The delay of the Department of Labor’s fiduciary rule will be helpful for the financial industry, but an outright repeal isn’t likely and advice firms may want to start voluntarily complying with aspects of the rule, Morningstar advises in a commentary note from Aron Szapiro, director of policy research.

The applicability date of the rule, which requires retirement brokers to put clients’ interests first, has been pushed back from April 10 to June 9.

Technically, that means that as of June 9, retirement advisors “will be expected” to comply by charging reasonable commissions and steering clear of “misleading statements,” Morningstar writes. But the DOL always envisioned a transition period for firms to get in compliance with the best interest contract exemption, which allows brokers to sell some commission-based products after signing a best interest contract with the client, according to Morningstar. And that transition will be easier as several requirements on disclosure, record-keeping and monitoring have been delayed until January 1, 2018, Morningstar writes.

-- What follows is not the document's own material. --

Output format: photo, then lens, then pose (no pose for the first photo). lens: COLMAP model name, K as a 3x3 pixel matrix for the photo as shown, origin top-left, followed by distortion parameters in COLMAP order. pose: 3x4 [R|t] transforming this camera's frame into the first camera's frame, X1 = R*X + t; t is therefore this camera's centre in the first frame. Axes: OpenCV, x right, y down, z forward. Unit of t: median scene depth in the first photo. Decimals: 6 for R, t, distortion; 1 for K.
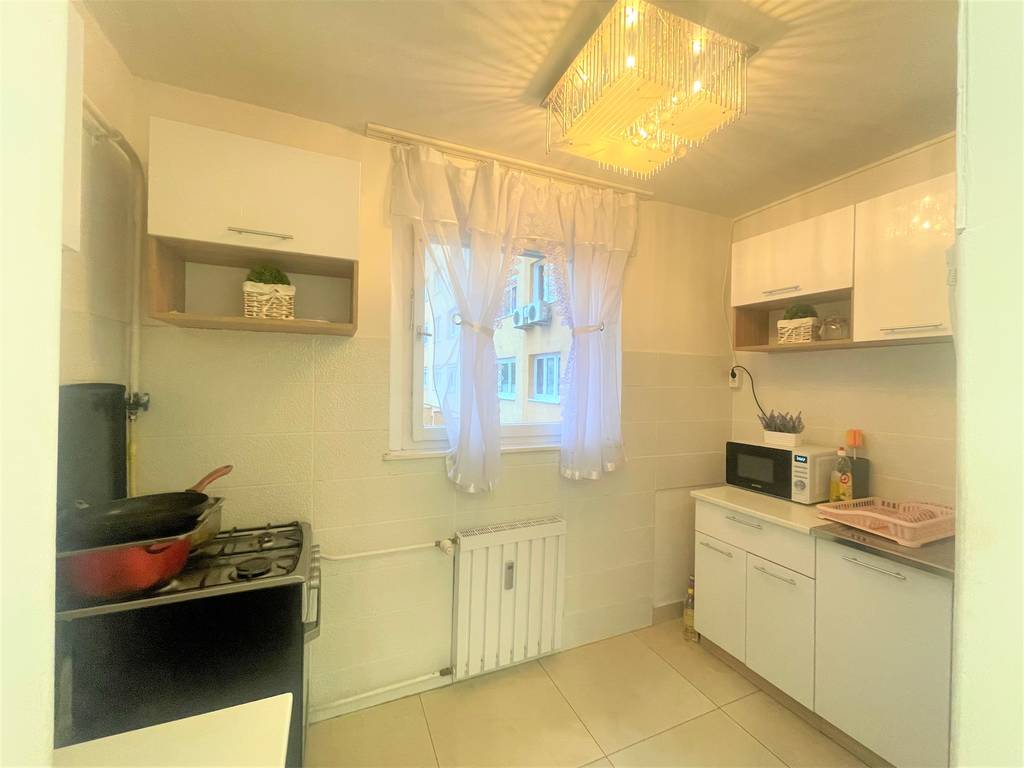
lens RADIAL K [[418.2, 0, 510.9], [0, 418.2, 381.1], [0, 0, 1]] dist [0.006196, 0.000330]
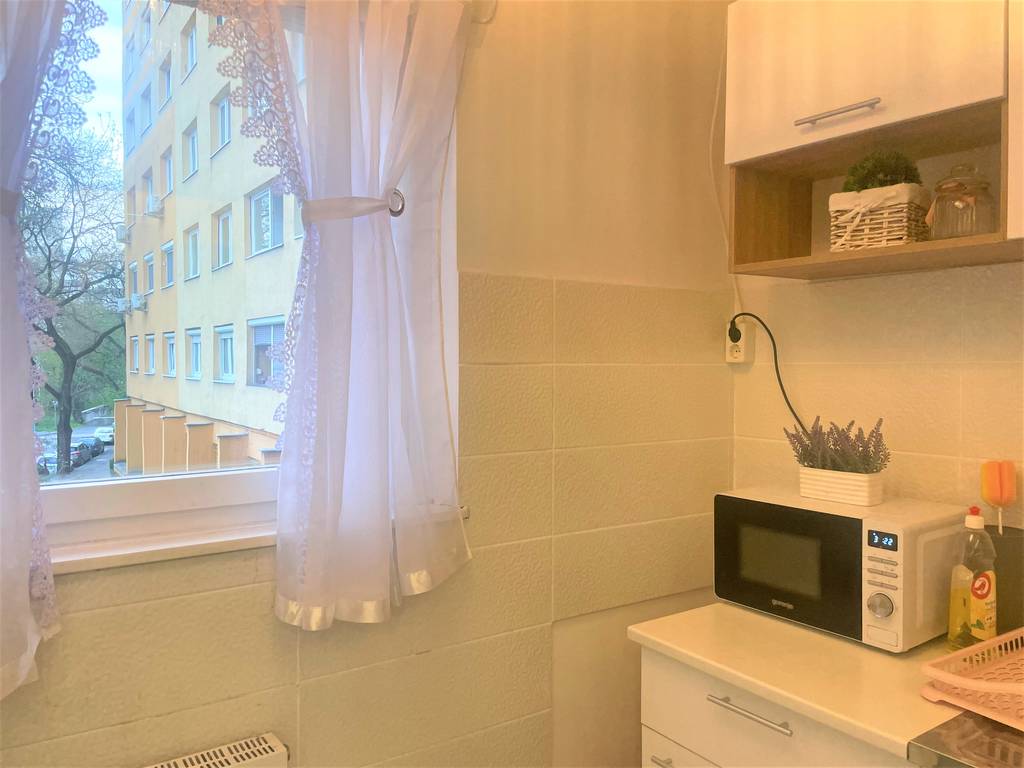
lens RADIAL K [[782.5, 0, 512.8], [0, 782.5, 384.9], [0, 0, 1]] dist [0.084993, -0.128614]
pose [[0.982648, -0.020454, 0.184349, 0.199808], [0.014425, 0.999318, 0.033986, 0.008053], [-0.184918, -0.030737, 0.982273, 0.313810]]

The delay may also be “helpful” as far as how advisors get paid, allowing product providers to roll out more products, such as T-share mutual funds, that allow commission-based brokers to comply with the rule, according to Morningstar.


Meanwhile, however, wealth management practices may want to set up some record-keeping and monitoring functions voluntarily, because an outright repeal of the rule isn’t likely — and the industry is heading toward a “client-centric” approach anyway, according to Morningstar. “The momentum toward offering holistic advice is inescapable,” it adds.